25 juin 1988, Hillel Slovak, guitariste des Red Hot Chili Peppers, meurt d’une overdose d’héroïne à l’âge de 26 ans. Jack Irons, le batteur, quitte le groupe quelques mois plus tard, abattu par la douleur...
Anthony Kiedis et Flea (les deux membres restants), touchés par le deuil, ne sont plus que l’ombre d’eux-mêmes pendant de longs mois et l’histoire des Red Hot Chili Peppers a bien failli s’arrêter là.
Heureusement, le destin fit se rencontrer Flea et un certain John Frusciante, jeune guitariste bourré de talent. La sauce prend immédiatement entre ces deux là, c’est l’entente parfaite, l’amitié immédiate.
Après des dizaines d’auditions, c’est le batteur Chad Smith qui rejoindra la formation et les Red Hot Chili Peppers sont de nouveau au complet et prêts à conquérir le monde.
L’enregistrement de Mother’s Milk n’a pas été simple en raison de nombreux différents entre Frusciante et le producteur Michael Beinhorn. En effet, ce dernier aurait imposé une tonalité funk metal au guitariste, qui n’était pas la sienne et qui ne lui plaisait pas du tout. Ceci explique peut-être pourquoi cet album est mal aimé de ses géniteurs et pourquoi ceux-ci refusent encore aujourd’hui de jouer certains morceaux extraits de l’album.
Et pourtant, mal aimé ou non, Mother’s Milk est l’album qui a lancé véritablement la carrière du groupe et il est, à mon sens, leur deuxième meilleur opus (derrière Blood Sugar Sex Magik bien sûr, sorti deux ans après).
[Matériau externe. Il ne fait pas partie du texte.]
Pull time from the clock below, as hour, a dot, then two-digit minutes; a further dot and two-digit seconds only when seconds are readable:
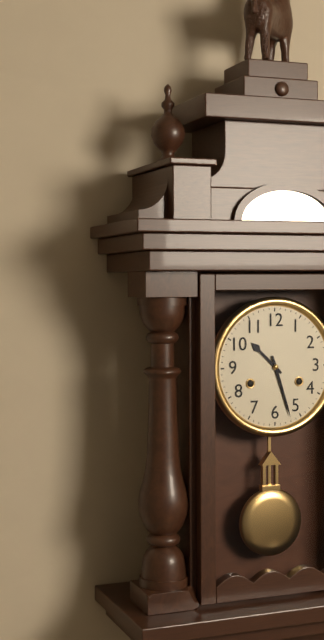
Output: 10.27
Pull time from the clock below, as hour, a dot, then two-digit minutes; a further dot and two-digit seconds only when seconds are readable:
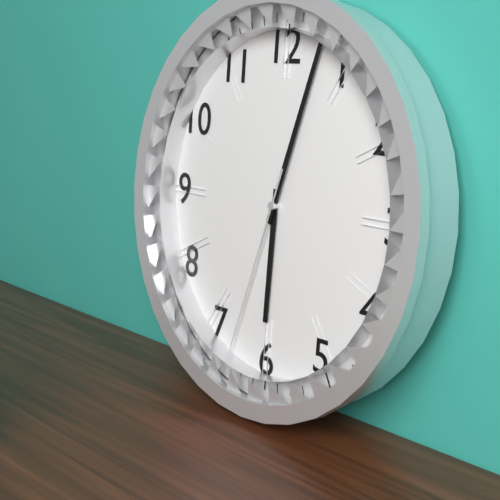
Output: 6.03.33
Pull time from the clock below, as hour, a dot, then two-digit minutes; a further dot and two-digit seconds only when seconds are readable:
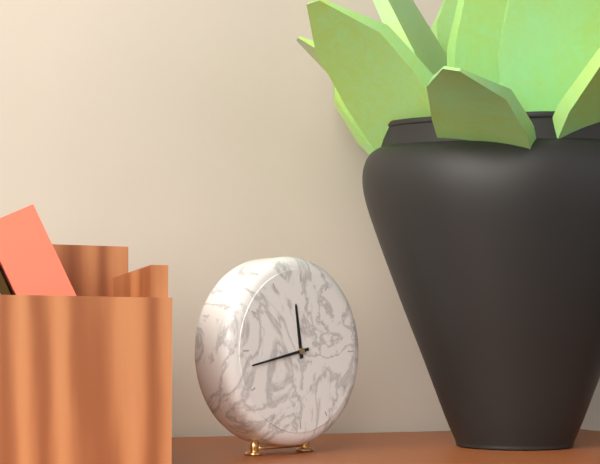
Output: 11.43
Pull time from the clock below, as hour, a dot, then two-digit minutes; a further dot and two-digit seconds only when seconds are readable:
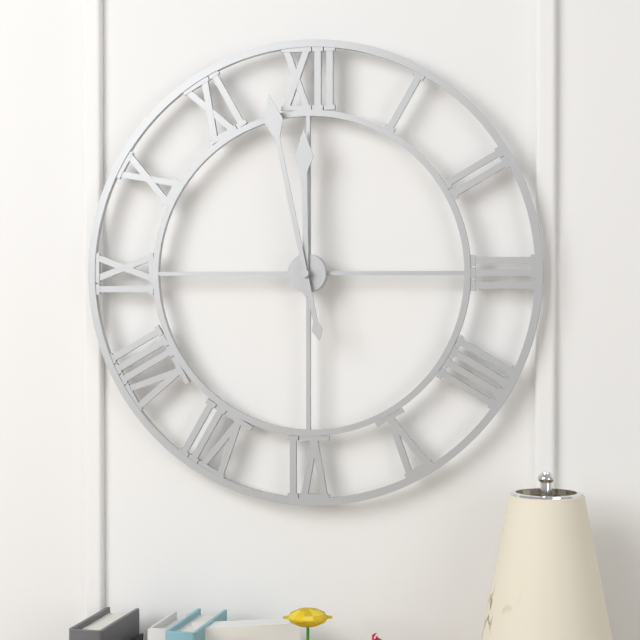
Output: 11.58
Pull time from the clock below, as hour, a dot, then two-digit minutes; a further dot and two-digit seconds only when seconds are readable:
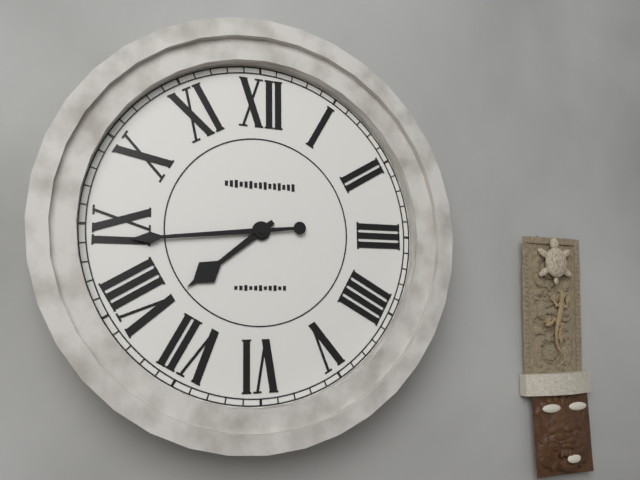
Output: 7.44
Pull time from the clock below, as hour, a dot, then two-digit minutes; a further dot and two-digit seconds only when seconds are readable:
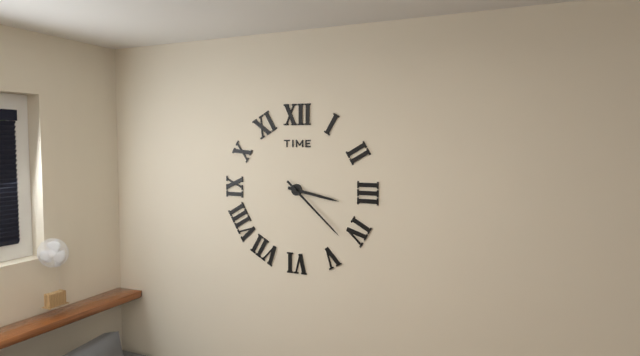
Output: 3.22
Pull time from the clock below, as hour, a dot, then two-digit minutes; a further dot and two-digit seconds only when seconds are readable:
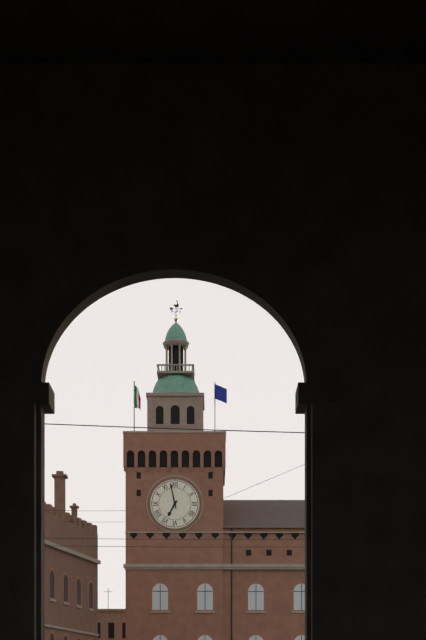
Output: 6.58
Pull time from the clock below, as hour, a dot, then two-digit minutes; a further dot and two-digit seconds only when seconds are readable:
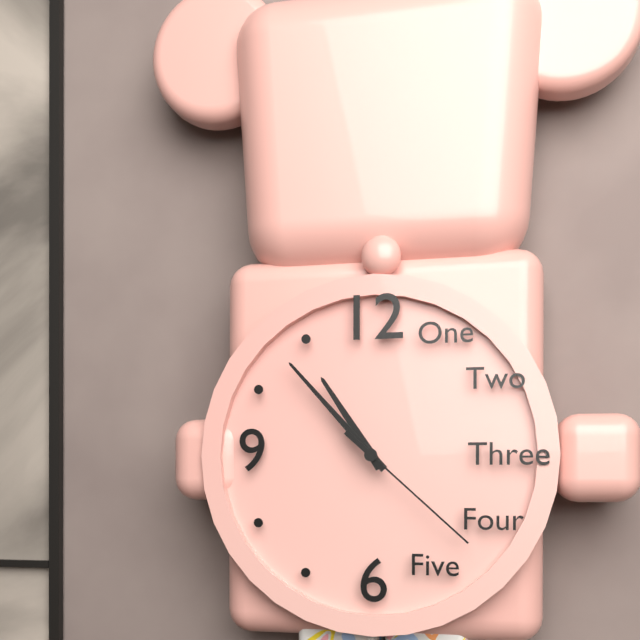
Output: 10.53.22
Ce qui me plait avec cet album, c’est qu’il part dans tous les sens. On reconnaît bien ici l’excentricité qui a toujours caractérisé le groupe, les Red Hot sont déchaînés et s'en donnent à cœur joie.
On retrouve ainsi un enchaînement de titres plus différents les uns des autres, allant d’un rock déluré (Nobody Weird Like Me) à un funk rock sexy (Good Time Boys) en passant par un hip hop survitaminé (Subway To Venus), un punk rock énergique (Punk Rock Classic) ou une bombe métal pop emprunté à Stevie Wonder (Higher Ground). Ajoutez à cela un hommage humoristique à Magic Johnson et une reprise d’Hendrix (Fire) et vous aurez une petite idée du joyeux bordel qu’est Mother’s Milk.
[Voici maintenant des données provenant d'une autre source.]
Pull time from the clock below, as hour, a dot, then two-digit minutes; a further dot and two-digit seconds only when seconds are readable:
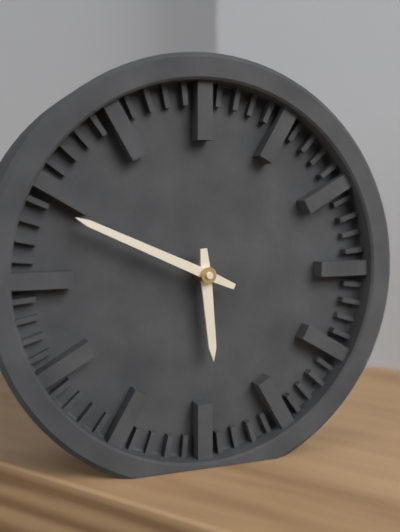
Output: 5.49
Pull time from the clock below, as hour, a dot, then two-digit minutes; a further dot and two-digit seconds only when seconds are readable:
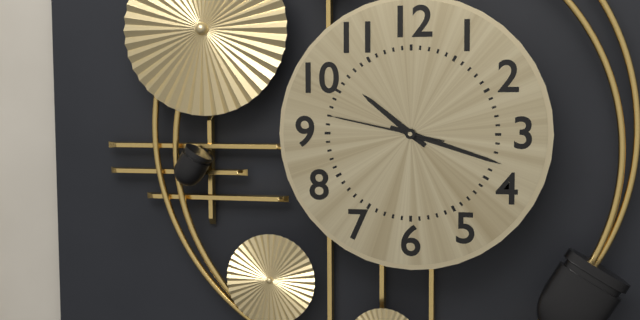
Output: 10.18.47
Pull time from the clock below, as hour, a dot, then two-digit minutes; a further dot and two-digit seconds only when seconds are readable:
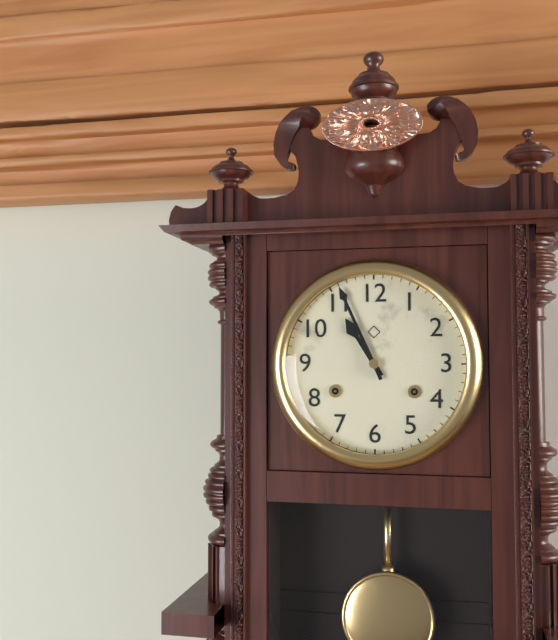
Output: 10.56
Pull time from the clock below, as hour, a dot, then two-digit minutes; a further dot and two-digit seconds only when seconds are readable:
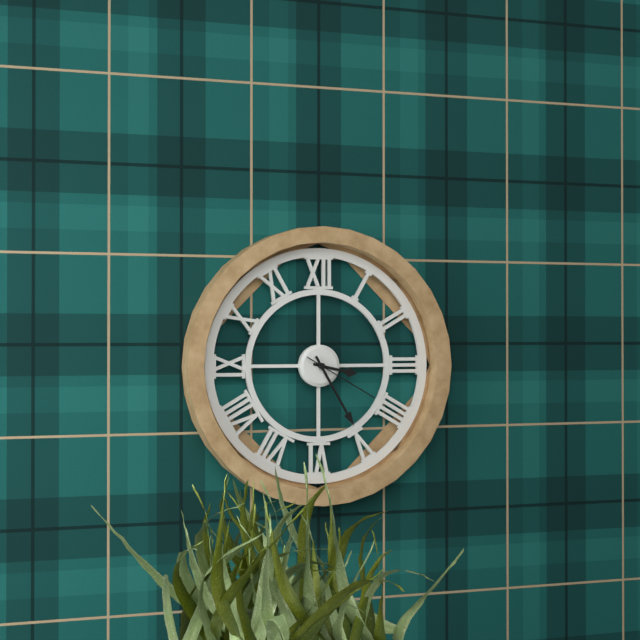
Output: 3.25.20
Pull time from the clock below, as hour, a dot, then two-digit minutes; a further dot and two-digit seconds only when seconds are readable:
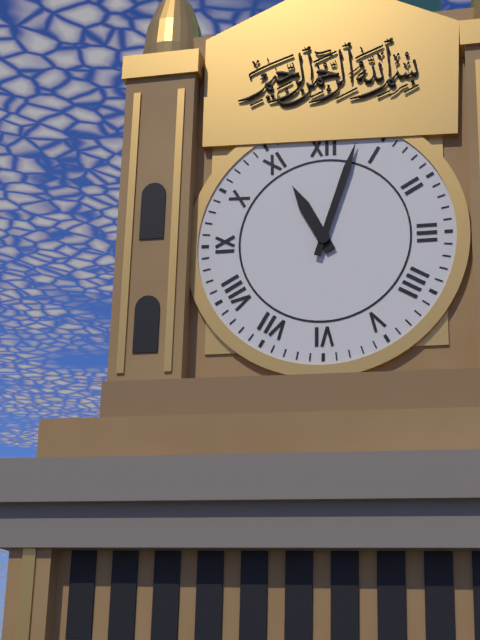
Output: 11.03
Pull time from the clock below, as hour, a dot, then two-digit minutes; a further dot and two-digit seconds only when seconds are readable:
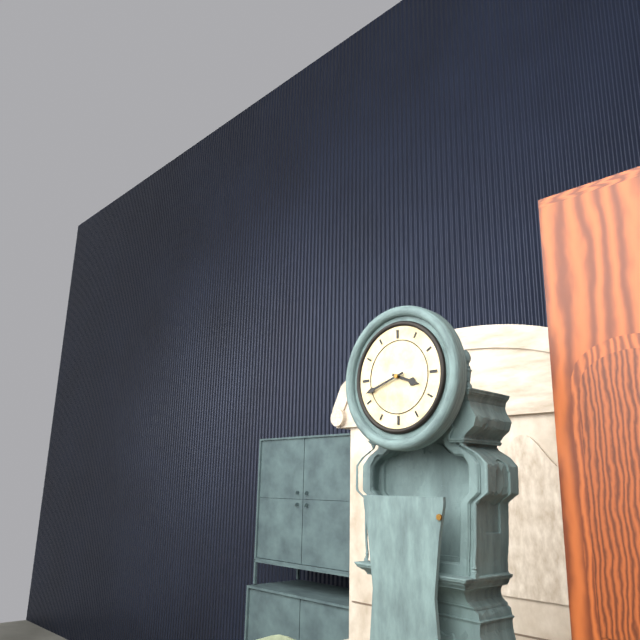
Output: 3.42
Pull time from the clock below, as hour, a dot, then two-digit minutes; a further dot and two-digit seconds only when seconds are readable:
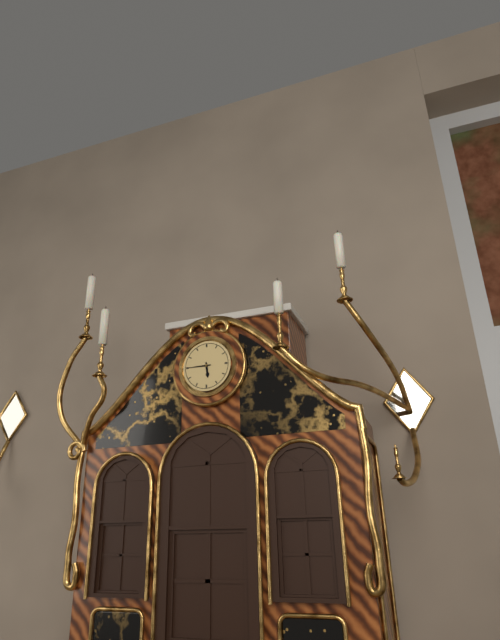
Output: 5.45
Cet album est bordélique certes, mais nos compères y jouent remarquablement bien.
Flea et Frusciante viennent de se rencontrer mais l’entente musicale est déjà parfaite. Frusciante excelle, même dans un style qui n’est pas le sien, en agrémentant la plupart des titres de petits solos métal, de riffs énergiques et puissants ou de giclées groovy. Flea est remarquable de rigueur, de puissance et de technicité lui aussi. La classe de Kiedis et la force tranquille de Chad Smith ne sont que la cerise sur le gâteau.
Bref, les Red Hot reviennent de loin avec cet album. Bien que mal aimé, il n’en est pas moins génial et kiffant, une vraie petite bombe sonique à mon goût.